Mencintai Diri Sendiri

Jenis Bahan PEPAK: Artikel

Sebelum kita mengajar anak-anak untuk mengasihi diri sendiri, maka sebagai orangtua ataupun pendidik kita harus memiliki konsep yang jelas dari Alkitab, mengapa kita harus mengasihi diri kita sendiri.

MENCINTAI DIRI SENDIRI

Cinta adalah satu kata yang sulit untuk ditelusuri. Cinta mempunyai arti yang berbeda bagi orang yang berbeda pada saat yang berbeda. Saya cinta (suka) kacang, cinta sepakbola, cinta cuaca hangat, cinta istri dan anak-anak saya, cinta buku yang baik, cinta pembicaraan yang membangkitkan semangat dan cinta Tuhan.

Setiap hal ini mendapatkan jumlah cinta yang berbeda-beda. Walaupun saya menyukai kacang, saya tidak bingung jika saya tidak makan kacang untuk sementara waktu. Saya cinta sepakbola, sehingga setiap hari Minggu siang saya menontonnya di TV. Walaupun demikian, saya akan meninggalkan acara sepakbola itu bila ada kesempatan untuk mengadakan acara bersama seluruh keluarga saya. Cinta saya kepada Allah menyuruh saya agar tidak setiap kali absen dari gereja pada hari Minggu untuk pergi dengan keluarga.
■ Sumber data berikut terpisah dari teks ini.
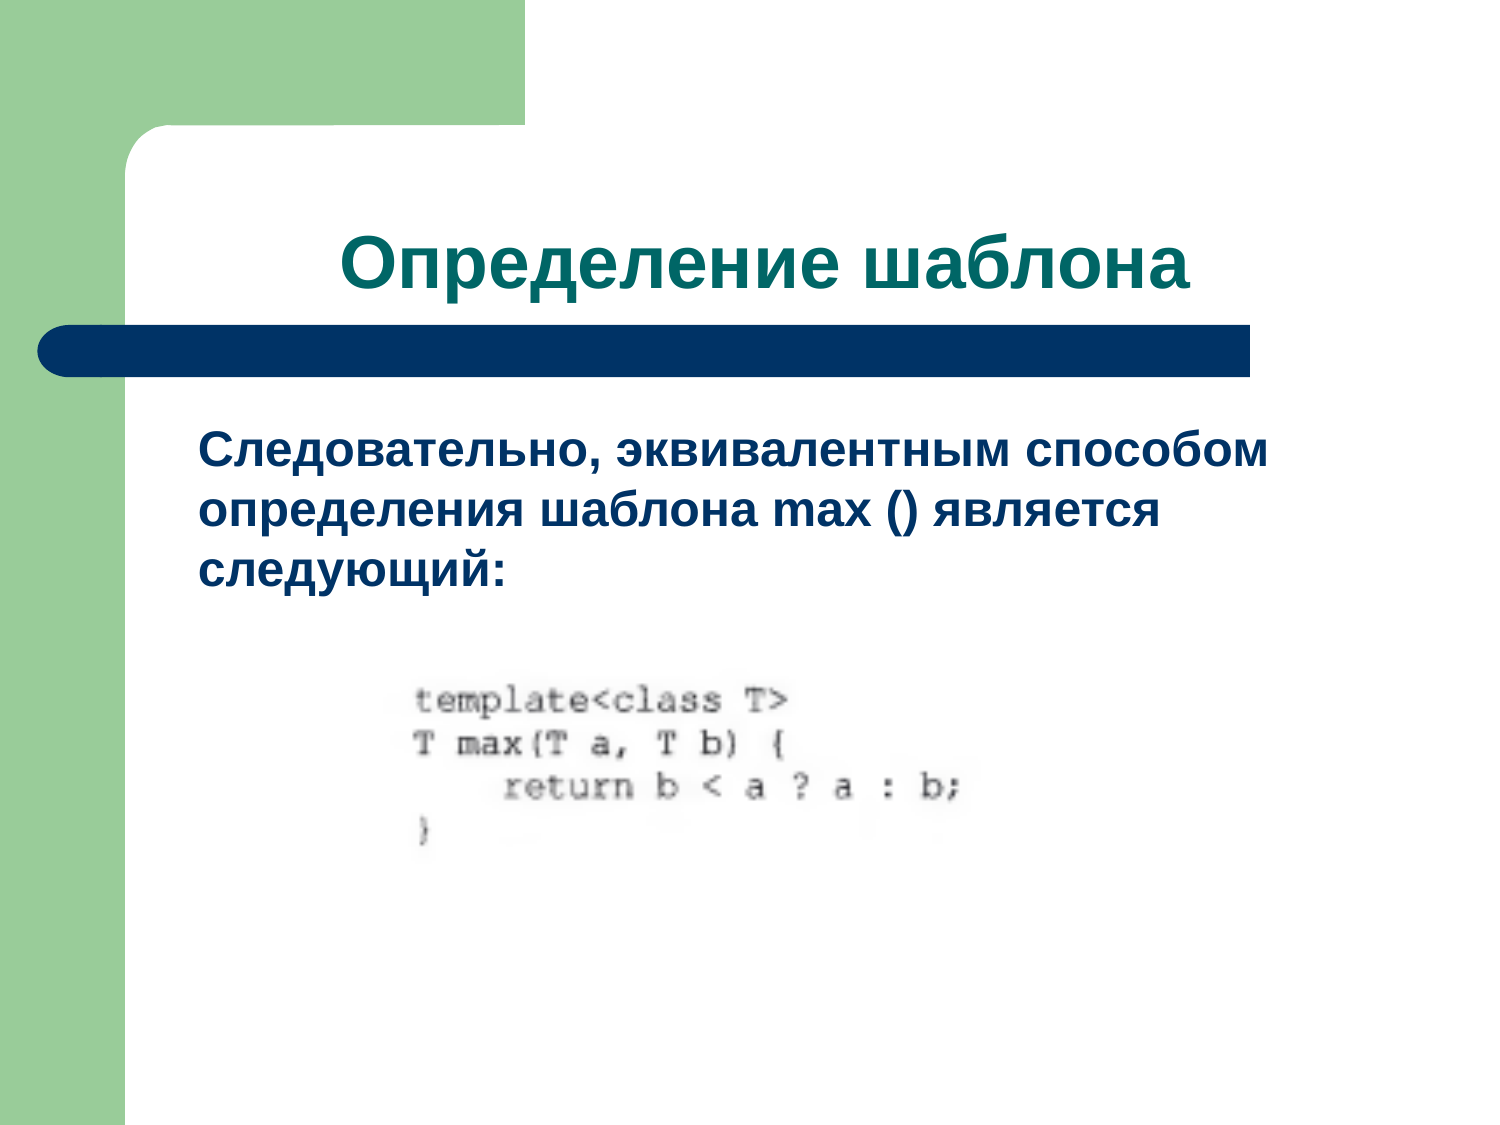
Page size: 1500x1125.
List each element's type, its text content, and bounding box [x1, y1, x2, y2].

picture [383, 668, 1026, 865]
text_box Следовательно, эквивалентным способом определения шаблона max () является следующий: [183, 408, 1400, 994]
title Определение шаблона [125, 125, 1425, 313]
Istilah mencintai diri sendiri juga mempunyai arti yang berbeda- beda. Akibatnya timbul banyak kebingungan terhadap peranan diri dalam pengertian Alkitabiah tentang sifat orang.

Inilah masalahnya. Mencintai diri sendiri dan mementingkan diri sendiri biasanya merupakan istilah yang sama artinya di dalam Alkitab. Paulus berkata bahwa pada akhir zaman orang akan "mencintai dirinya sendiri" (2Timotius 3:1-5). Sifat mencintai diri sendiri itu akan dibuktikan oleh keasyikan mereka dengan uang, kesombongan mereka, cara mereka memaksakan pendapat mereka sendiri dan menuntut keinginan mereka sendiri, kesenangan mereka untuk menyebarkan desas- desus yang merusak, dan tindakan mereka yang terus-menerus mengejar kebebasan dan kesenangan yang tidak terbatas. Itulah wujud yang jelas dari sifat mementingkan diri sendiri.
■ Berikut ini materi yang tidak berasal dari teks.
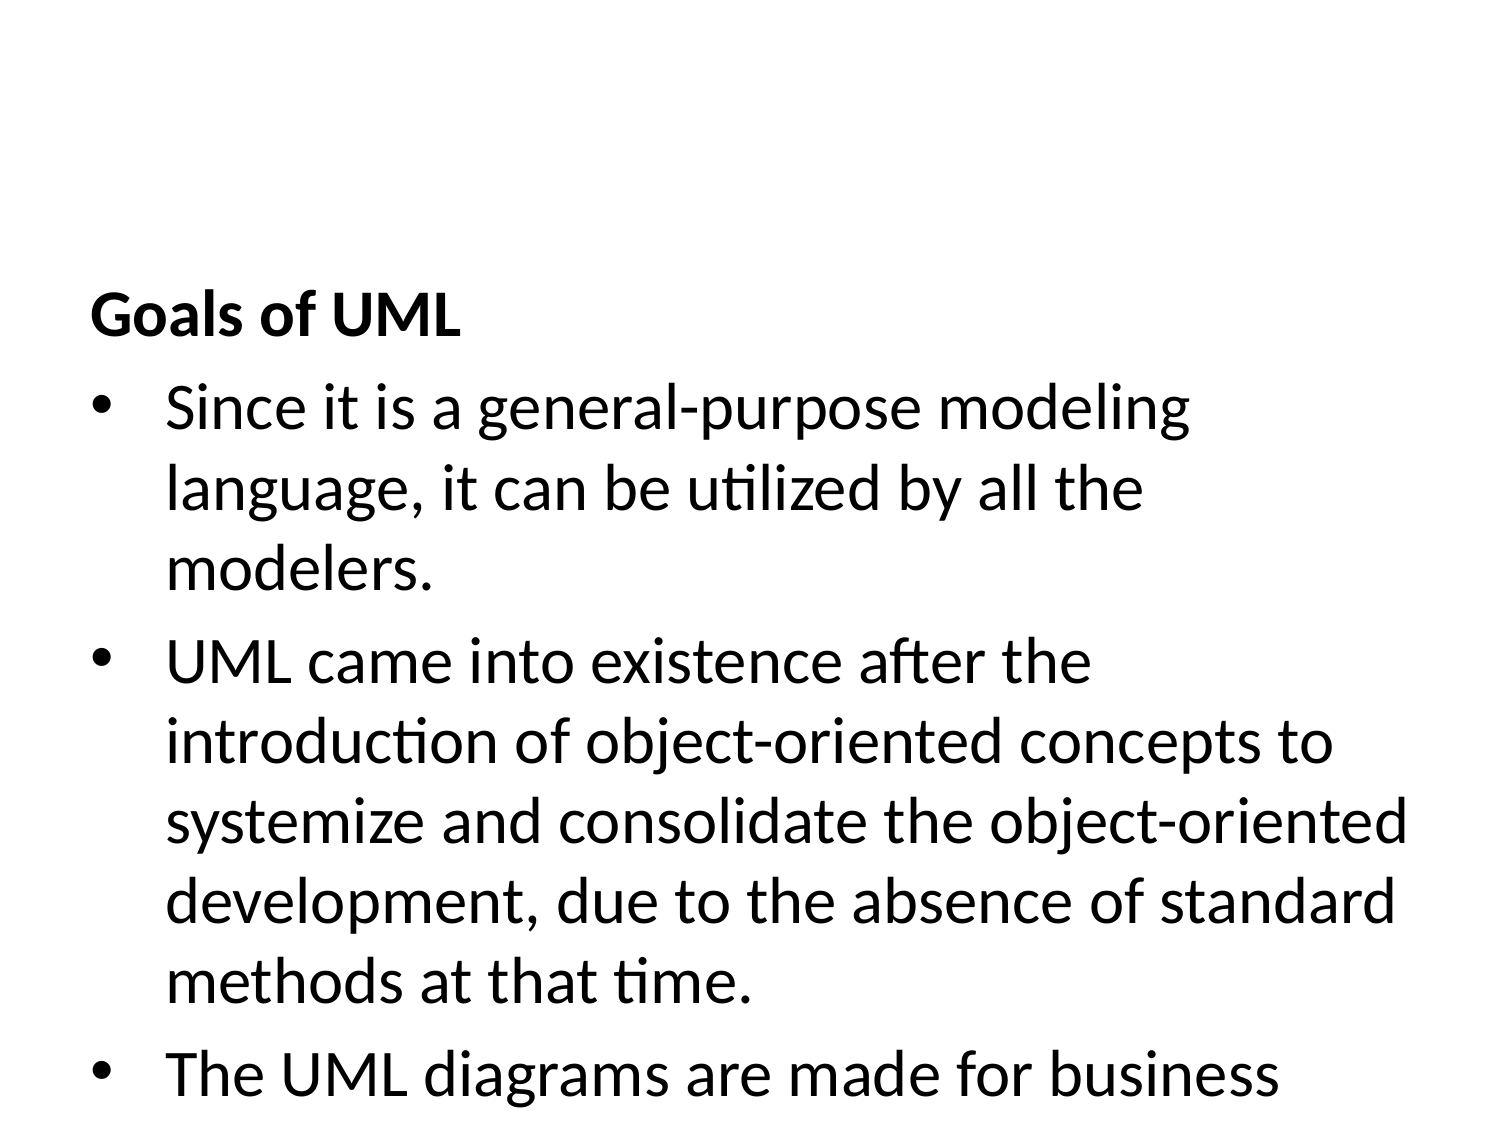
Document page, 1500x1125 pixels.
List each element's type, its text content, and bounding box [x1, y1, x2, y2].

list Goals of UML Since it is a general-purpose modeling language, it can be utilized by all the modelers. UML came into existence after the introduction of object-oriented concepts to systemize and consolidate the object-oriented development, due to the absence of standard methods at that time. The UML diagrams are made for business users, developers, ordinary people, or anyone who is looking forward to understand the system, such that the system can be software or non-software. Thus it can be concluded that the UML is a simple modeling approach that is used to model all the practical systems. [75, 262, 1425, 1005]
Tetapi tunggu sebentar -- jangan dulu pergi dan berusaha mencari jalan untuk membuktikan sifat membenci diri Saudara sendiri. Alkitab menunjuk sebuah arti lain-untuk sifat mencintai diri sendiri, satu pengertian yang tidak negatif.

Yesus berkata, misalnya, "Kasihilah sesamamu manusia seperti dirimu sendiri" (Matius 22:39), dan Paulus melihat bahwa "tidak pernah orang membenci tubuhnya sendiri, tetapi mengasuhnya dan merawatinya, sama seperti Kristus terhadap jemaat" (Efesus 5:29). Kedua ayat ini mengacu pada sifat menjaga diri sendiri -- satu sifat yang perlu dan baik. Sama seperti Saudara dengan sengaja mengurus kebutuhan fisik Saudara, demikian pula Saudara hendaknya berusaha memperhatikan sesama manusia. Sama seperti Saudara menyediakan kebutuhan tubuh Saudara, demikianlah Kristus melindungi dan memelihara Gereja. Sifat mencintai diri sendiri seperti ini tidak ada hubungannya dengan perasaan puas diri atau keasyikan.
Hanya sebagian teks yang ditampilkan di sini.